Criminal Law

938. Sexual Battery: Misdemeanor

The defendant is charged [in Count ______] with sexual battery.

To prove that the defendant is guilty of this crime, the People must prove that:

1. The defendant touched an intimate part of <insert name of complaining witness>;

2. The touching was done against ______'s<insert name of complaining witness> will;


3. The touching was done for the specific purpose of sexual arousal, sexual gratification, or sexual abuse.

An intimate part is a female's breast or the anus, groin, sexual organ, or buttocks of anyone.

Touching, as used here, means making physical contact with another person. Touching includes contact made through the clothing.

[An act is done against a person's will if that person does not consent to the act. In order to consent, a person must act freely and voluntarily and know the nature of the act.]

Bench Notes

Instructional Duty

The court has a sua sponte duty to give an instruction defining the elements of the crime.

Give the bracketed definition of "against a person's will" on request.


Elements. Pen. Code, § 243.4(e)(1).

Touches Defined. Pen. Code, § 243.4(e)(2).

Intimate Part Defined. Pen. Code, § 243.4(g)(1).

Consent Defined. Pen. Code, §§ 261.6, 261.7.

Specific-Intent Crime. People v. Chavez (2000) 84 Cal.App.4th 25, 29 [100 Cal.Rptr.2d 680].

Defendant Must Touch Intimate Part of Victim. People v. Elam (2001) 91 Cal.App.4th 298, 309-310 [110 Cal.Rptr.2d 185].

Defendant Need Not Touch Skin. People v. Dayan (1995) 34 Cal.App.4th 707, 716 [40 Cal.Rptr.2d 391].

Secondary Sources

1 Witkin & Epstein, California Criminal Law (3d ed. 2000) Crimes Against the Person, § 26.

6 Millman, Sevilla & Tarlow, California Criminal Defense Practice, Ch. 142, Crimes Against the Person, § 142.22[2] (Matthew Bender).
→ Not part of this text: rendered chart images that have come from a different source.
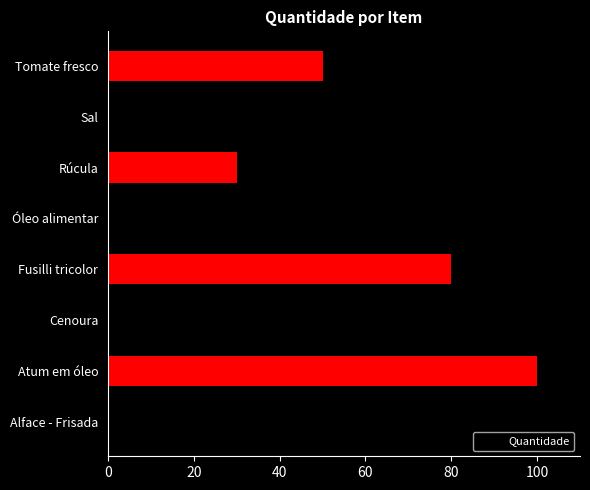

How many distinct data groups are displayed?

1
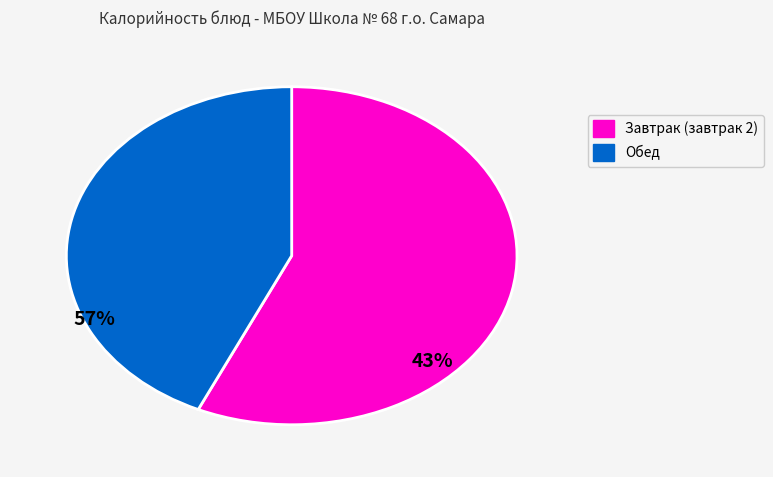

Is there a majority slice in this chart?

Yes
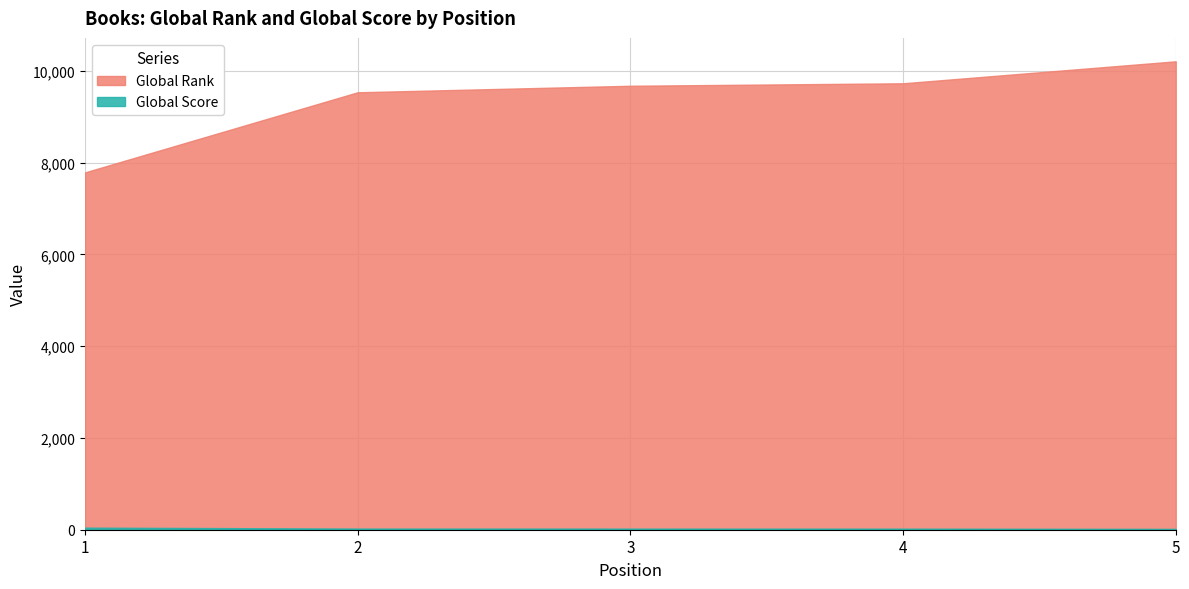

What is the value of the Global Score point at the 4th from the left?

23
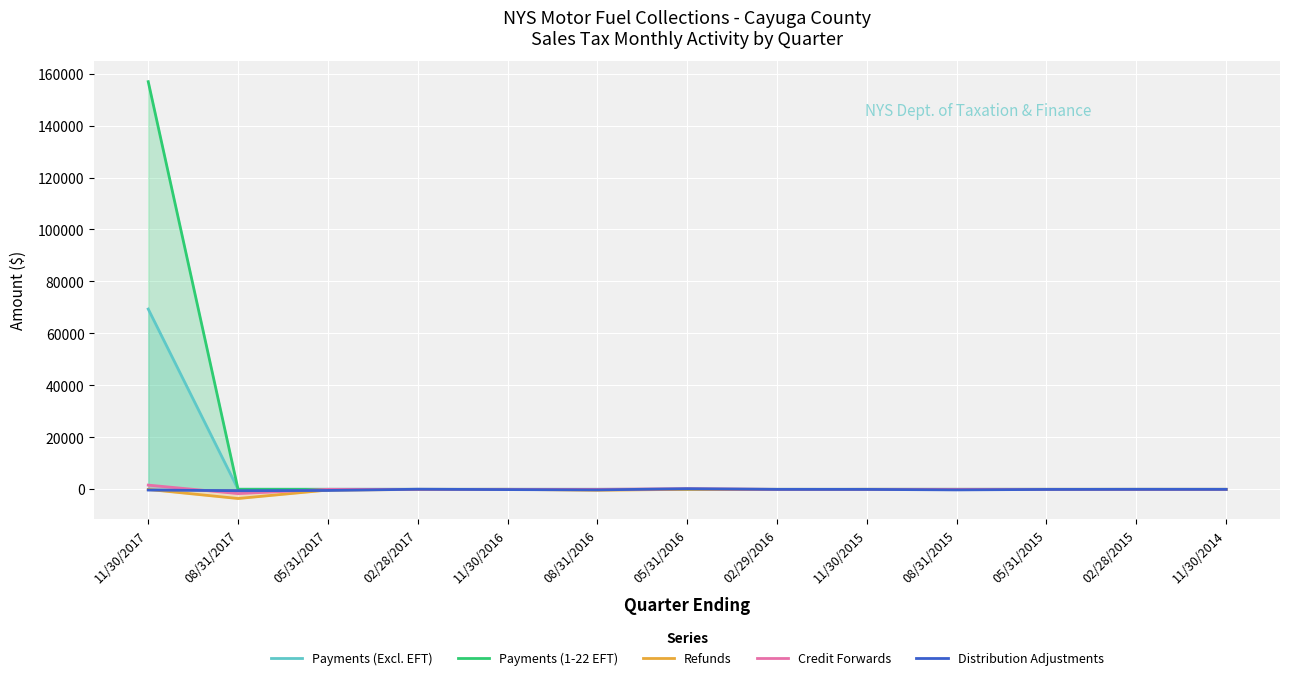

What is the value of the Refunds point at the 1st from the left?

-37.4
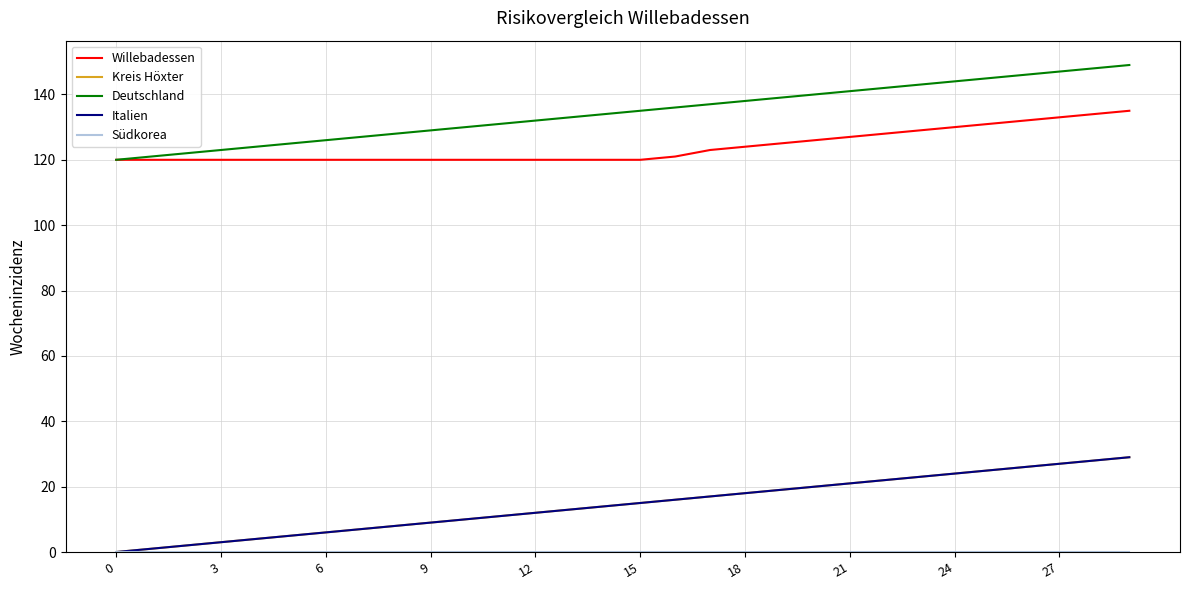

Which series has the largest total across all categories?

Deutschland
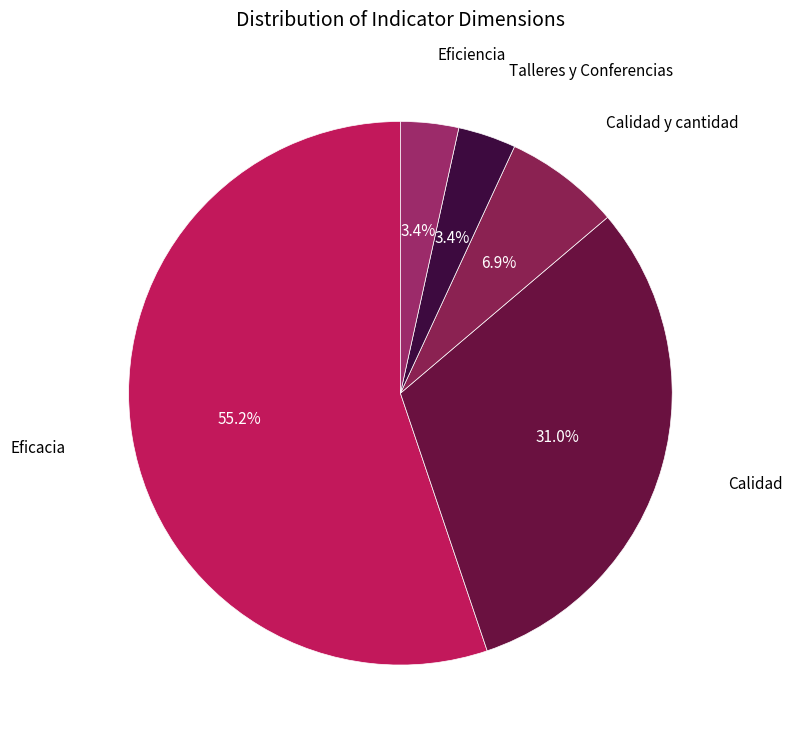

Which category has the biggest portion of the pie?

Eficacia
In a case addressing the meaning of for the "purpose of . . . sexual abuse" in the context of Penal Code section 289, one court has stated that "when a penetration is accomplished for the purpose of causing pain, injury or discomfort, it becomes sexual abuse, even though the perpetrator may not necessarily achieve any sexual arousal or gratification whatsoever." (People v. White (1986) 179 Cal.App.3d 193, 205 [224 Cal.Rptr. 467].) If the court concludes that this reasoning applies to the crime of sexual battery and a party requests a definition of "sexual abuse," the following language may be used:

Sexual abuse means any touching of a person's intimate parts in order to cause pain, injury, or discomfort. The perpetrator does not need to achieve any sexual arousal or sexual gratification.